Considering the goldmine of themes that Coppola has the opportunity to exploit and examine, she has little to say in either support or condemnation of the annoying gang of thing-obsessed youngsters at the heart of her film. The script is saturated with so much “like”s “totally”s and “oh my God”s that there is barely enough room for any dialogue that means anything. We learn little about the motives of the perpetrators, see nothing of their pasts that might shed some light on their characters, in fact see nothing beyond the artifice of their shallow concerns. Coppola refuses to be drawn on whether the bling ring are victims of a society obsessed with fame and shiny objects or simply opportunists looking for expensive stuff and an adrenaline rush.

The direction is stylised for sure, with notable heavy use of slow motion which serves to glorify the great time everyone is having. My favourite shot is a static wide (probably filmed from a helicopter) of a huge Hollywood house which is entered by the two leaders of the group, Rebecca and Marc who rifle through their victims belongings, pack their spoils into bags and exit – all in the space of around 2 minutes.

Emma Watson in the Bling RingThe cast consist of several solid debut performers, with Katie Chang and Israel Broussard being particularly impressive in their first outing. Inevitably, much of the spotlight falls on Harry Potter megastar Emma Watson but – as in The Perks of Being a Wallflower ­last year – she continues to defy the washed-out-ex-child-actor stereotype posting another accomplished portrayal. Her character Nicki Moore has the arrogant swagger at the film’s core and, although she has little screen time compared to some of the others, her presence is a strong adhesion in the group scenes and pure deadpan in the press interview scenes.

However much you might want The Bling Ring to be a bit harsh on someone or something, it isn’t a biting satire. It isn’t a eulogy to glamour either. Clearly Sofia Coppola has made a vapid film in order to depict vapid lifestyles – which is almost a get out of jail free card… as such, it’s difficult to praise or criticise the film beyond saying that her approach is probably the right one. It’s about nothing and has nothing to say about characters who live for glitzy nothings. And that probably says everything.

***

Now You See MeNow for Now You See Me which centres on four illusionists/con-artists (Jesse Eisenberg, Woody Harrelson, Isla Fisher and Dave Franco) whose massive live shows appear to drain the biggest bank vaults of the world and spit the stolen money out into the grateful audience. With the authorities on their tails desperate to prove them as criminals, ‘the Four Horsemen’ – as they dub themselves – put on shows of ever increasing size and ambition.
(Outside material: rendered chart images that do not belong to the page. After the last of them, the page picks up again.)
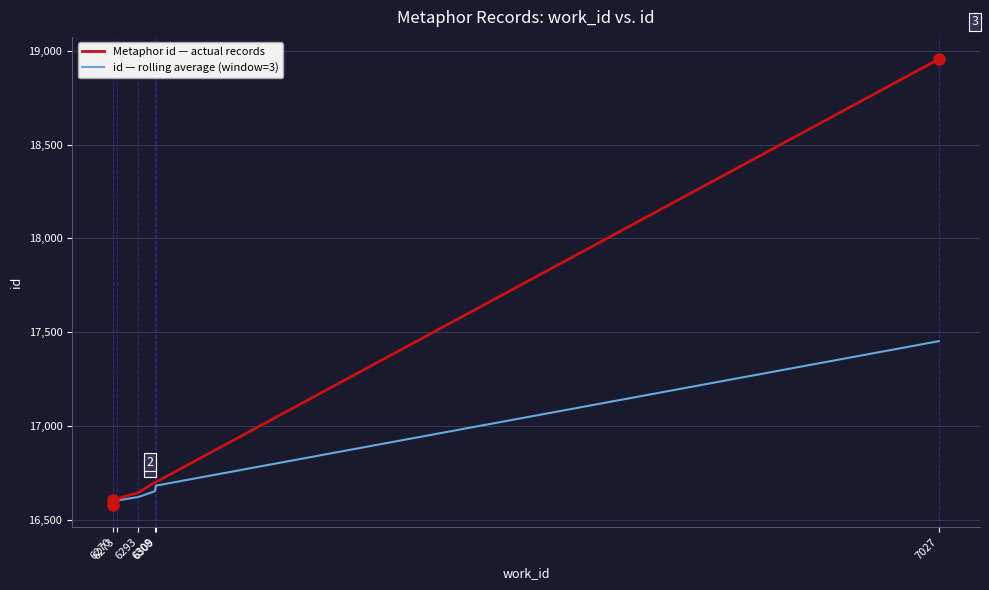

The value of Metaphor id — actual records at 6273 is 8199.5. True or false?

False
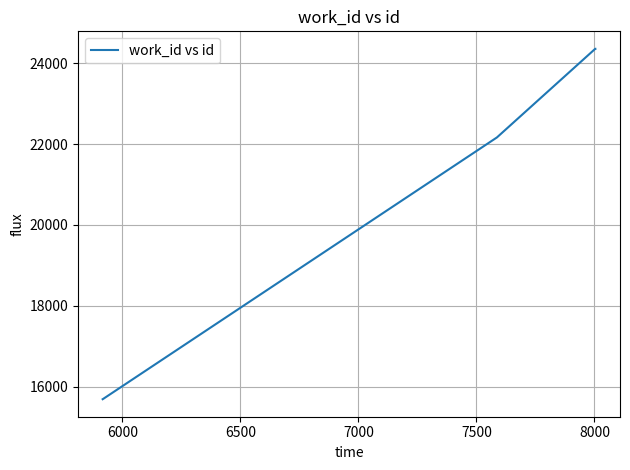

What is the sum of all values?

102267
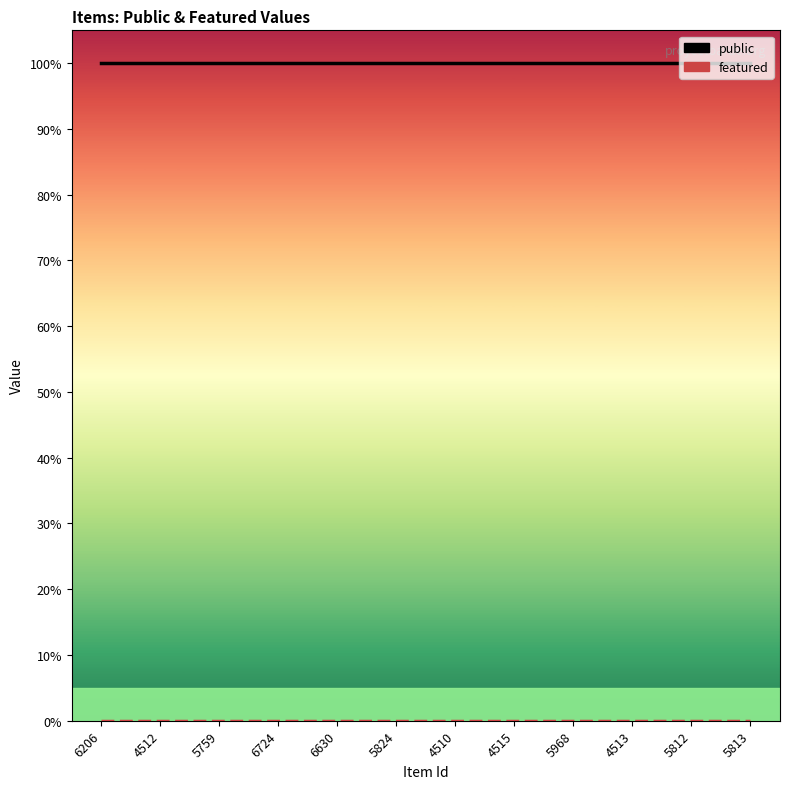

List the series in order of their overall mean, lowest first.

featured, public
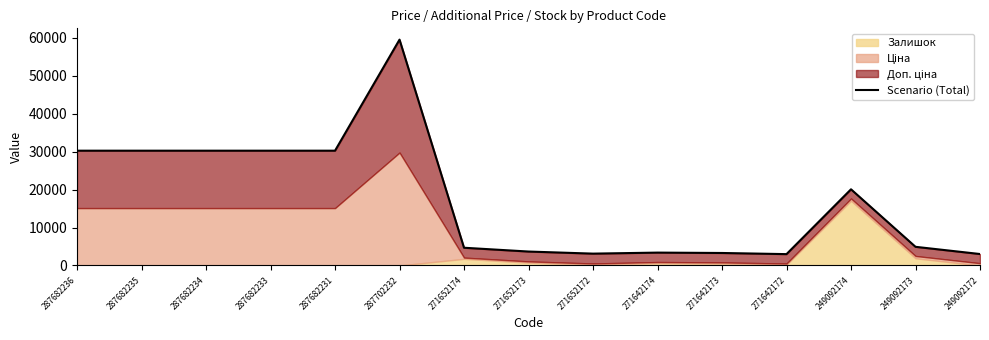

List the labels in order of value, largest first.

287702232, 287682236, 287682235, 287682234, 287682233, 287682231, 249092174, 249092173, 271652174, 271652173, 271642174, 271642173, 271652172, 249092172, 271642172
The film is constantly building momentum towards… something… Whatever it is, we never really have it defined for us and by the time the film works itself out, everything ends and a soldered-on denouement offers a tedious explanation, leaving us feeling as empty and unconvinced as a film can.

Riffing on the theme of performance magic and hiring various Christopher Nolan regulars, the film has heavy pretensions of being something like The Prestige – one of the best films there is – but comes nowhere close.

In The Prestige, when Michael Cane says something mysterious about the psychology of magic, it is then backed up by an absorbing array of film trickery and breathtaking narrative misdirection all of which ties plot, character and atmosphere into something approaching the best film of the 00s. In Now You See Me, when Morgan Freeman says something mysterious like “the more you think you see, the easer it’ll be to fool you” or “the closer you think you are, the less you’ll actually see”, what then happens is a few special effects, magic show audiences then say “wow” in an attempt to make the cinema audiences say “wow” and eventually we’re all wowing at how little anything ties together.